As of June last year, the government's net debt in savings certificates stood at around Tk3.44 lakh crore. People from different walks of life prefer savings tools for good interest returns.
For the current fiscal year, the government set a target to borrow Tk32,000 crore through sales of savings certificates in contrast to Tk20,000 crore.
Meanwhile, general savers criticised the rate cut on all types of savings certificates.
Anwar Parvez, a former joint secretary to the government, opined in favour of an investment of up to Tk70 lakh, keeping interest rates on pensioner and family savings certificates unchanged.
Otherwise, the money of retirees will go for risky investments such as in financial institutions and the stock market. Elderly people, women, and the physically challenged who almost exclusively depend on savings certificates will also be in trouble, he said.

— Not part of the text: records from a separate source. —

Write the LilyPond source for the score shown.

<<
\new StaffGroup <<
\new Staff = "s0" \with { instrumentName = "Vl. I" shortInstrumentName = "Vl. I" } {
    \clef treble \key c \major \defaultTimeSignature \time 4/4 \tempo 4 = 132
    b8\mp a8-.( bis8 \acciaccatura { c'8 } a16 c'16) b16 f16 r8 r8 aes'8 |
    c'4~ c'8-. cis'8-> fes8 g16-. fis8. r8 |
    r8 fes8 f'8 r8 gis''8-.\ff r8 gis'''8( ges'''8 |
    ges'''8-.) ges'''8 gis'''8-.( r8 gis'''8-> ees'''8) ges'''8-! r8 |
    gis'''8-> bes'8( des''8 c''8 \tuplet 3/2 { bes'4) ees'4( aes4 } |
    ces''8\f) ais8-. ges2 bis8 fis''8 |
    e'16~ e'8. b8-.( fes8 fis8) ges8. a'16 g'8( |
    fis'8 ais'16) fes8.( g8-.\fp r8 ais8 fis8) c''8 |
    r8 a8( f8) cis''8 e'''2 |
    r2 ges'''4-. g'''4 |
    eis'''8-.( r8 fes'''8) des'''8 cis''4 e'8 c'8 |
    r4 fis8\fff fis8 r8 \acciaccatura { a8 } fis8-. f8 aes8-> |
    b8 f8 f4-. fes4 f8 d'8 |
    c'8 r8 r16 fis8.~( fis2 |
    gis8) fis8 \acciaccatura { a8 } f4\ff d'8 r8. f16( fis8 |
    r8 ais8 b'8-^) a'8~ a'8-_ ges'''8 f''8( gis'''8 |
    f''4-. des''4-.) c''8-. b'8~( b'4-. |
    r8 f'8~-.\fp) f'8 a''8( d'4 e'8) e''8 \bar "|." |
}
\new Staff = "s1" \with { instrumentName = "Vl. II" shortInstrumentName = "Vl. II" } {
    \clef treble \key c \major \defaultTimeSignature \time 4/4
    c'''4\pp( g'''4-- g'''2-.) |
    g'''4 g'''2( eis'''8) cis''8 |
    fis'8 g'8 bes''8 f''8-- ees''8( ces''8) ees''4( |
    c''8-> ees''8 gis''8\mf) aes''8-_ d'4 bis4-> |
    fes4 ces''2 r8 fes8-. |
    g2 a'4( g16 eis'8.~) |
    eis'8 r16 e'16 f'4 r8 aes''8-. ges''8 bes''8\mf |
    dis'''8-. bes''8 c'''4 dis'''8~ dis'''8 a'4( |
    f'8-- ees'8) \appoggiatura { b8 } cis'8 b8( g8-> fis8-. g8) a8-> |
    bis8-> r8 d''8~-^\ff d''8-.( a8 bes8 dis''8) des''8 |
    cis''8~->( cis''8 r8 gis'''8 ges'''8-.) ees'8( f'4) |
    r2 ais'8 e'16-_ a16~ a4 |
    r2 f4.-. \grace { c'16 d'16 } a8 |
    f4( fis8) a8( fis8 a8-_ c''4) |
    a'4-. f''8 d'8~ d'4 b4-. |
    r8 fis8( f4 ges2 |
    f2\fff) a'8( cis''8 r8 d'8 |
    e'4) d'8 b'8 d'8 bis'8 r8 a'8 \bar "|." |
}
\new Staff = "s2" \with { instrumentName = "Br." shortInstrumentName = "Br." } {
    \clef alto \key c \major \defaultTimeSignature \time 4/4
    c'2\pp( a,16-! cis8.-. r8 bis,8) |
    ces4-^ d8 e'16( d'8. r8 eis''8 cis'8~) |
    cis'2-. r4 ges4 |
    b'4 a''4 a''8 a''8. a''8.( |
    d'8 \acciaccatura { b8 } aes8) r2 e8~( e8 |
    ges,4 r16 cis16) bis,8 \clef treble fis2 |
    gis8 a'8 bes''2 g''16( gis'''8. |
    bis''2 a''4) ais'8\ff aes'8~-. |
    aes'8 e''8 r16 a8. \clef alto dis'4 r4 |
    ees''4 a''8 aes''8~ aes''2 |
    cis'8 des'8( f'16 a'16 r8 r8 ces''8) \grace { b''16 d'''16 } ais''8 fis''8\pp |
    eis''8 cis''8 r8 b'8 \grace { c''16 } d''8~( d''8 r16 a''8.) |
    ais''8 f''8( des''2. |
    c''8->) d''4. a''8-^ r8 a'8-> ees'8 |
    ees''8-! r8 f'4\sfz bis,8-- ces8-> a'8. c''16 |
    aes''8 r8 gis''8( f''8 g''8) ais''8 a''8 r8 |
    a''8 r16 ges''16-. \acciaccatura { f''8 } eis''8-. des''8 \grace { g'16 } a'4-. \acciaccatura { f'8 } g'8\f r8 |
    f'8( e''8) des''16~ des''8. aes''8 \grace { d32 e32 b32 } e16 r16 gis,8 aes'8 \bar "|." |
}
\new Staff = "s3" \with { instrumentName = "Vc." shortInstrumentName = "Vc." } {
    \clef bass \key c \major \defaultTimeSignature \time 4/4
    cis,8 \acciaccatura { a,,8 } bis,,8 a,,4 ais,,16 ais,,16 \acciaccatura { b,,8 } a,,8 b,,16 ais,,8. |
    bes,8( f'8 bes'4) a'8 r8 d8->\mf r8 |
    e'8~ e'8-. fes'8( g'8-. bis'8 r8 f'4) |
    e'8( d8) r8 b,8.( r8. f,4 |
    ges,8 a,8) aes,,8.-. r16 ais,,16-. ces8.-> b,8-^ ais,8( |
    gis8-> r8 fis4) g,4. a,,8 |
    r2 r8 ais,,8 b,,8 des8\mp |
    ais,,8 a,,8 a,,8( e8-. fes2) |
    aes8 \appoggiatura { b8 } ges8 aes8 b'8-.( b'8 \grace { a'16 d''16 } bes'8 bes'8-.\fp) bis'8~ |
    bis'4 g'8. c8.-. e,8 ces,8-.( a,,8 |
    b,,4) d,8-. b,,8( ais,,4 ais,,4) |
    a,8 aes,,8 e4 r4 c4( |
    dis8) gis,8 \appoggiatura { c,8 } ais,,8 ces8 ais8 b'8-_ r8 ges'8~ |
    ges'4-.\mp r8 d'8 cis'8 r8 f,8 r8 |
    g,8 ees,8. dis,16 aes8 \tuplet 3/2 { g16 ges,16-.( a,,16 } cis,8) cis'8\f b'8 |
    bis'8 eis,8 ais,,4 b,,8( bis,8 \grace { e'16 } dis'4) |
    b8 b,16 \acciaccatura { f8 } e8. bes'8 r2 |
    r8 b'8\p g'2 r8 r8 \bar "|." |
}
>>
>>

Interest of migrants' saving bonds lowered too
Apart from the deposit certificate, the interest rate of the savings bonds for the Bangladeshi expatriates have also been lowered.
The slashed interest rate will be applicable for the new investments in such bonds, not for the ones that had been purchased earlier.
The bonds for the Bangladeshi migrants are the Wage Earners Development bond, US Dollar Premium bond and US Dollar Investment bond.
These bonds are available at foreign exchange houses, any foreign branch of a local bank and at a Bangladesh branch. Local banks offer loans against the bonds. Besides, investors can take the money abroad if they so choose.
The five-year Wage Earners Development bond offers profits up to 11.20%. If someone invests more than Tk15 lakh now, the interest will be 10.27% when the bond matures.
With an investment of more than Tk30 lakh, the profit rate will be 9.33%. And with an investment of more than Tk50 lakh, the profit will be at the rate of 8.40%.
The rate of profit for the US Dollar Premium bond with a three-year maturity has not been changed. At present, the interest rate on the bond is 7.5%.
Zahid Hussain said the interest rate for Wage Earner Development bonds had been much higher. There are doubts as to whether it is being used properly.
"With low-interest rates in the United States, many people may invest in US dollars and return it with a profit. Therefore, it is logical to reduce its interest rate," he added.